Can the GOP-controlled Legislature find compromise with Gov. Evers after failing to reach supermajority?

NOW: Can the GOP-controlled Legislature find compromise with Gov. Evers after failing to reach supermajority?

MADISON Wis. (CBS 58) -- Can Democratic Gov. Tony Evers and the GOP-controlled Legislature work together after Republicans fell short of winning a veto-proof majority? That's the $5 billion-dollar question.

January kicks off a new legislative session and when lawmakers return, they'll have a large pot of money to work with -- a projected $5 billion state surplus.

Republicans' goal of reaching a two-third majority to override Evers vetoes fell short.
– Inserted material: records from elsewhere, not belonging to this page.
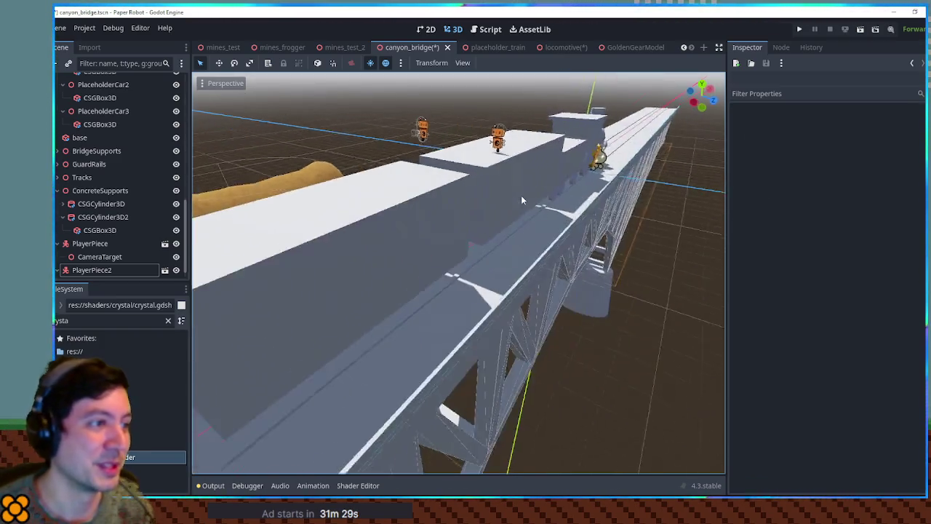
click(433, 209)
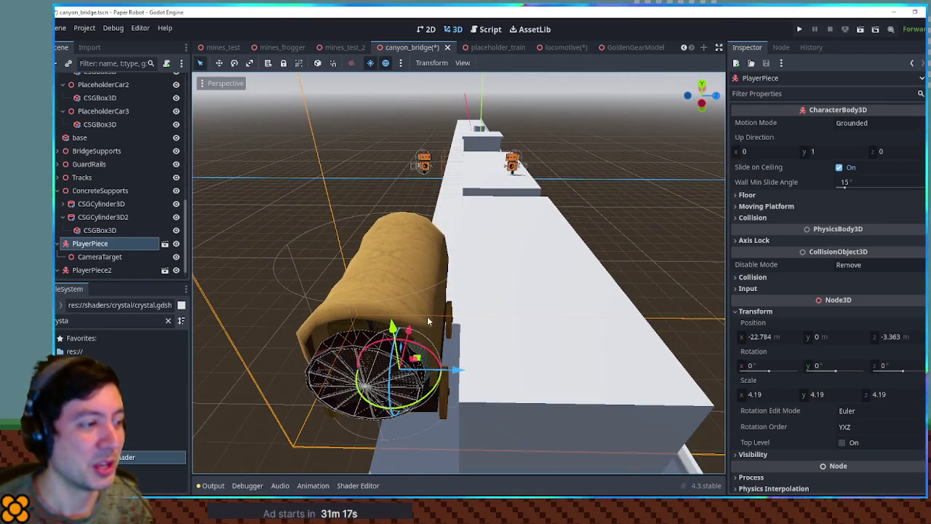
mouse_move(412, 302)
mouse_down()
mouse_move(416, 227)
mouse_move(435, 469)
mouse_move(468, 347)
mouse_up()
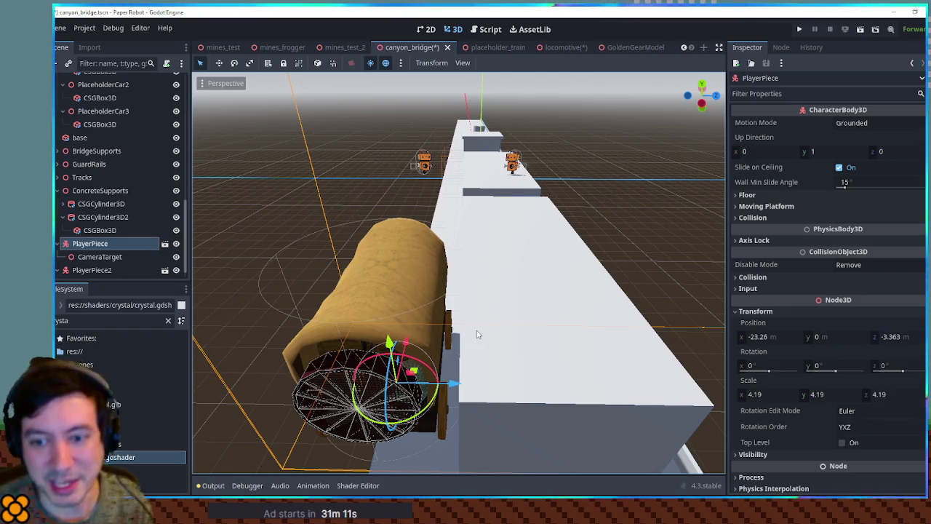
drag(454, 384, 720, 412)
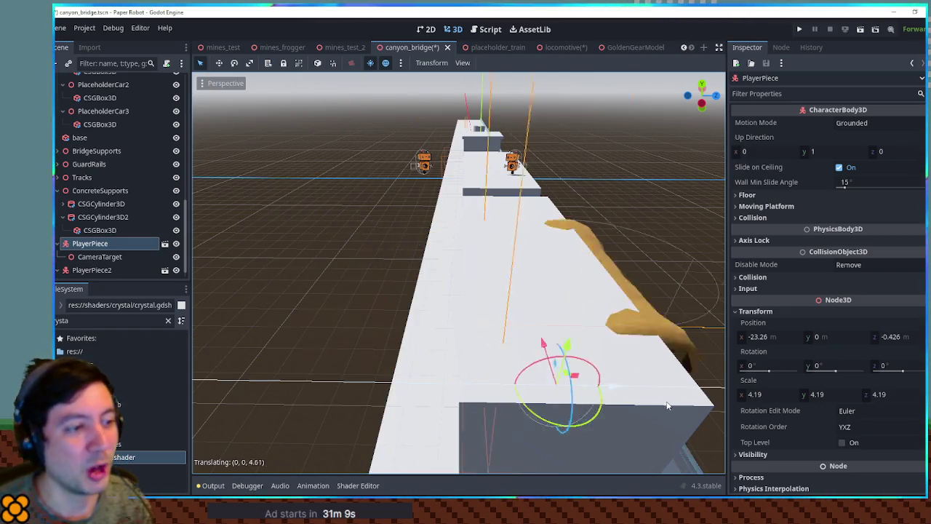
key(f)
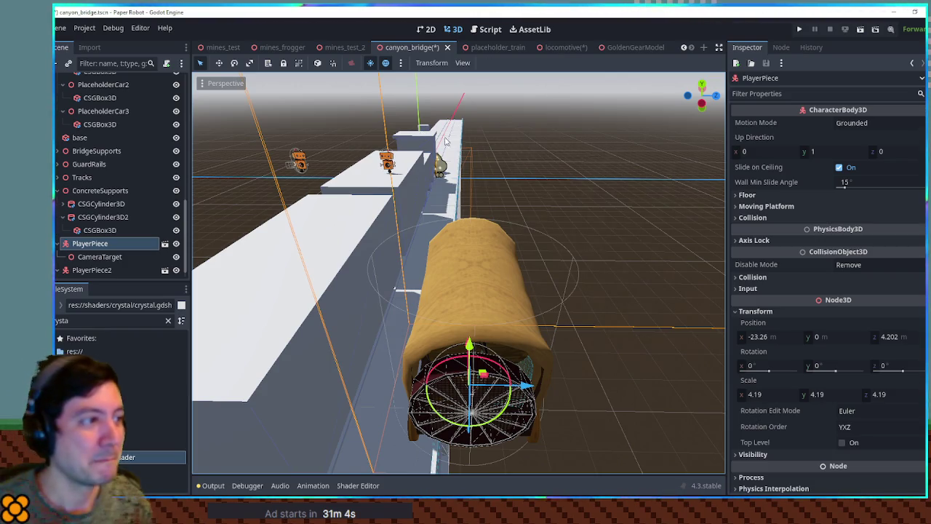
click(420, 131)
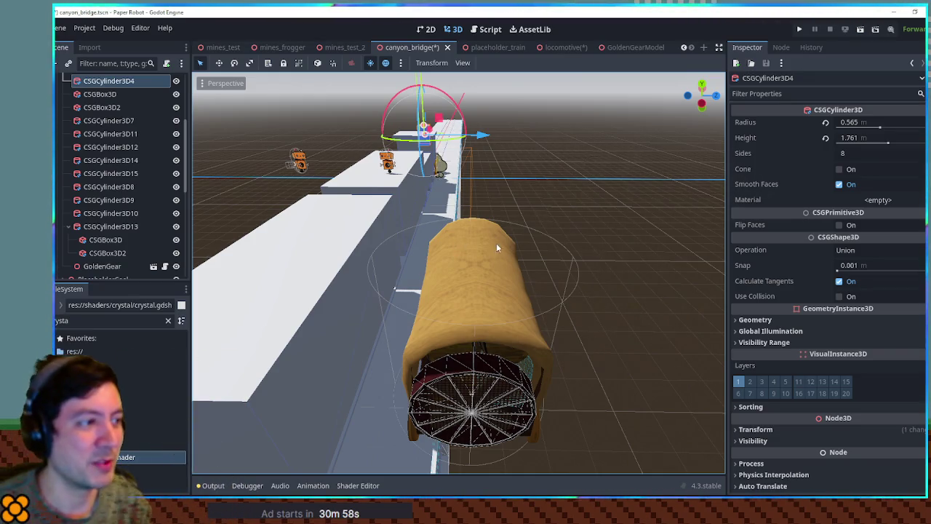
drag(496, 248, 572, 211)
mouse_move(578, 254)
mouse_down()
mouse_move(518, 224)
mouse_move(466, 240)
mouse_move(509, 262)
mouse_move(422, 241)
mouse_move(451, 248)
mouse_move(523, 229)
mouse_up()
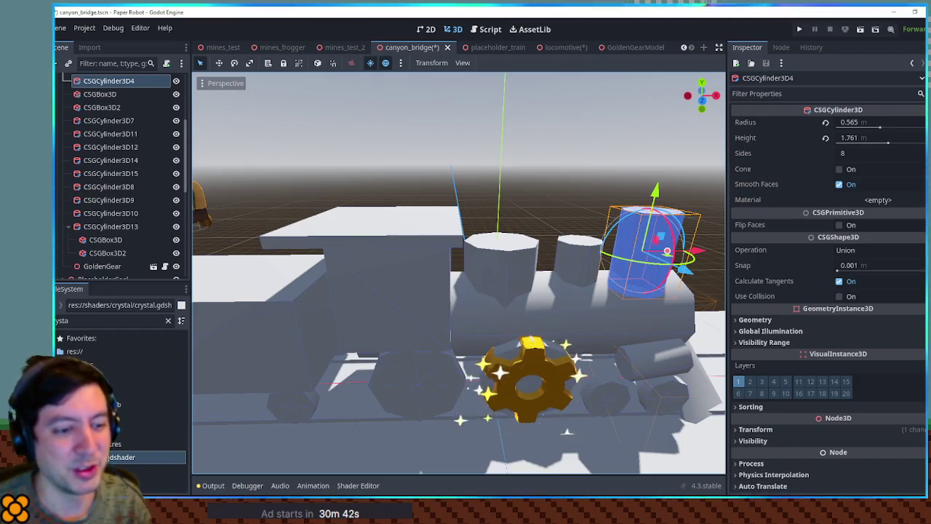
Return to the locomotive scene and inspect the chimney smoke and track sparkle emitters
click(560, 47)
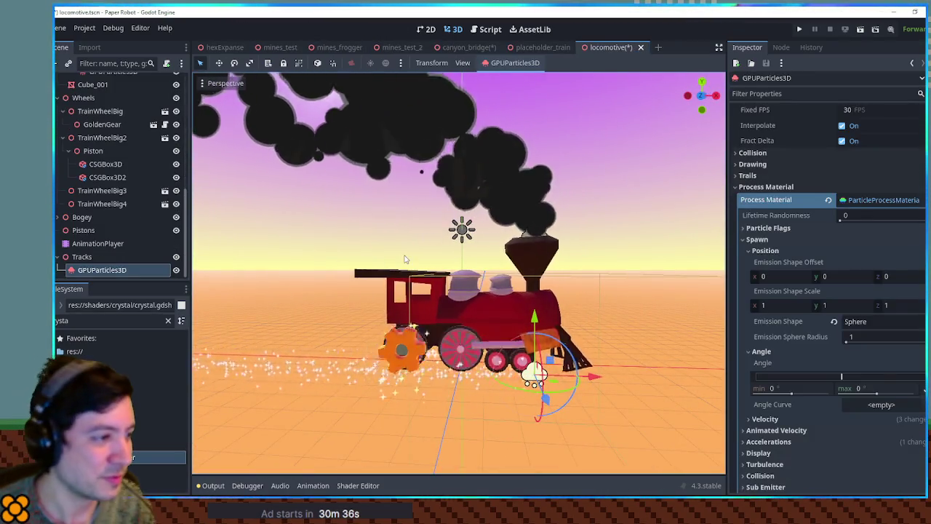
scroll(405, 259, up, 5)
While they flipped one Senate seat, they were only able to pick up three of the five seats needed to gain a supermajority.

If they had succeeded, Republicans would have pushed an aggressive conservative agenda such as changing state election laws, unemployment benefits, gun laws and more. It was a victory for Democrats to block Republicans' ability to bypass the governor and enact their own laws.

"Of course, we were disappointed to lose a couple of close races, but we also knew going into this our number one priority was preventing a Republican supermajority and we were successful," said Assembly Minority Leader Greta Neubauer.

It means the status quo stays intact with a Republican in control of the legislative branch and a Democrat representing the executive branch.

Assembly Speaker Robin Vos said he was pleased with the results despite falling short of what they needed to override the governor.

"We won three districts that were 50-50 seats, running on the same issues we know are important," Vos said. "That's controlling spending, taxes, education reform, crime, all those things that are important to us."

Republicans will still be in the driver's seat, but they'll have to find a compromise with Gov. Evers to reach their mutual goals of providing tax relief and investing more money into schools.

On Thursday, Vos expressed willingness to work with Evers on each issue.

"He wants more money, we want some reforms, it seems like there's a potential for a deal,” Vos said, referencing a possible agreement on a school funding plan.

Neubauer said she hopes Republicans are serious about working across the aisle.

"I hope they are serious about coming to the table to try and work with us," Neubauer said. "We've seen significant partisanship in the last couple of years. We have to go up from here, it's what the people of Wisconsin want from us."